Brendan readily undertook the task, and succeeded in redeeming the girl and restoring her to her spiritual mother.
Now Brendan himself got into trouble. He had gone with a boat one day to an island, taking with him two lads, one quite young. He left one boy in charge of the boat, and advanced up the land with the other. Then this latter said to him, “Master, the tide will rise before we get back, and I am sure my little brother cannot manage the boat alone.”
“Be silent,” retorted Brendan. “Do you suppose that I do not care for him as much as you do yourself?”
After a while the young man returned to the matter. “I am sure,” said he, “it is not safe to leave the boy unassisted. The current runs very strong.”
“Bad luck to you!” said Brendan, flaming up,—he was a peppery man,—“Go yourself, then;” and the youth took him at his word and found the boy struggling with the boat, tide and wind were driving from shore, and he was unable to control the coracle. The elder ran into the water to assist his brother, and a great wave swept him off his feet and he was drowned, but the little boy escaped.
After this S. Brendan had no peace of mind. He thought himself responsible for the loss of the youth. He had wished him “Bad luck,” and bad luck indeed had fallen to him.
He went at once to his foster-mother, and consulted her.
It is quite possible that the relatives of the drowned youth had taken the matter up, and pursued Brendan in blood-feud. So Itha, after mature consideration, advised Brendan to leave Ireland for a while; and in punishment for his hastiness, and for having caused the death of the youth, she bade him abstain from blood in everything.
So Brendan started. He went to Armorica, and determined to visit Gildas, the historian, who was then at his abbey of Rhuys. Gildas was a sour, ill-tempered man, very hard; and when Brendan arrived, it was just after sundown and the gates of the monastery were closed.
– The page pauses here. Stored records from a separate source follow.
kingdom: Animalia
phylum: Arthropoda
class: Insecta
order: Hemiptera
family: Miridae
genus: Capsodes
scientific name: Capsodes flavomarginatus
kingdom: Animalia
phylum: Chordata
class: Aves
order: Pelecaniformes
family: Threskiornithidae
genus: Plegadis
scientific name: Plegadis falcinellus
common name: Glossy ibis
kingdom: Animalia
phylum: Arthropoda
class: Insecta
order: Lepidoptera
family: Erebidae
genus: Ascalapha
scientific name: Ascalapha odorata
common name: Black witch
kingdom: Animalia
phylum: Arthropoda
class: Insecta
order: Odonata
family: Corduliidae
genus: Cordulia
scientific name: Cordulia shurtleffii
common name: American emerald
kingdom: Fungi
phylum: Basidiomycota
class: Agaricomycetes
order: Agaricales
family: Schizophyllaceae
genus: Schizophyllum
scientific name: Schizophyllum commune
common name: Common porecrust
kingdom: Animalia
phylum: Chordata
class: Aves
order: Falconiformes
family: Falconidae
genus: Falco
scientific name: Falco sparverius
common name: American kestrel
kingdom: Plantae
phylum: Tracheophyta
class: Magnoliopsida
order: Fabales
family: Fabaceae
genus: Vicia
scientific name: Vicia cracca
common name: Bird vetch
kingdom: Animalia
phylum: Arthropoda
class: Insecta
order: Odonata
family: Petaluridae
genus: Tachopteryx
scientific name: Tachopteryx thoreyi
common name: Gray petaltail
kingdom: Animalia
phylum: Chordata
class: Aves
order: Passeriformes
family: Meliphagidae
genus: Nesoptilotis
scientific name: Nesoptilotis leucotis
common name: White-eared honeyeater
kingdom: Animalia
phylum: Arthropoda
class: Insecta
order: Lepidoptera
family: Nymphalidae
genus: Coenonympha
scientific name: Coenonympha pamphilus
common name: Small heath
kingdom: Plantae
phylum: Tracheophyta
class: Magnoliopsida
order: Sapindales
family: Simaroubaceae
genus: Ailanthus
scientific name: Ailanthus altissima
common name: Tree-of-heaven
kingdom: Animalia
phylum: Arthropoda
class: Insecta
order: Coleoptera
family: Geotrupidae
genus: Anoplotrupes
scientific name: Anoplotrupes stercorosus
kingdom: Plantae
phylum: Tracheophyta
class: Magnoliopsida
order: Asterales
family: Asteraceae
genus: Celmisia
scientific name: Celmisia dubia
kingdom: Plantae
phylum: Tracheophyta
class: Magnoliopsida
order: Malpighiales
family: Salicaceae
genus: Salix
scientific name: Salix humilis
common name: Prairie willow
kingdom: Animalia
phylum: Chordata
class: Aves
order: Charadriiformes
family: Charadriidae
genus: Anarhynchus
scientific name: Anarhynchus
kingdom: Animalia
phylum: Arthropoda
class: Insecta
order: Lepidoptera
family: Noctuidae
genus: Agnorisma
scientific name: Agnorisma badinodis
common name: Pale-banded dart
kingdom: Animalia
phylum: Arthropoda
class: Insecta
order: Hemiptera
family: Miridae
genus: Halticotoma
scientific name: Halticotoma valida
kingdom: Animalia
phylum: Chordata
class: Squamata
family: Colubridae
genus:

He announced who he was—a traveller from Ireland—but Gildas replied that rules must be kept, and it was against his rule to open after set of sun, so Brendan was constrained to spend the night outside the gates.
Thence he went to Dol, but after a while, and a visit to S. David in Wales, he returned to Ireland, and now Itha told him a marvellous story. There was a rumour that far away to the west beyond the horizon was a wondrous land of beauty. He must not remain in Ireland: let him put to sea, sail after the sun as it set, and discover the mysterious land beyond the Atlantic.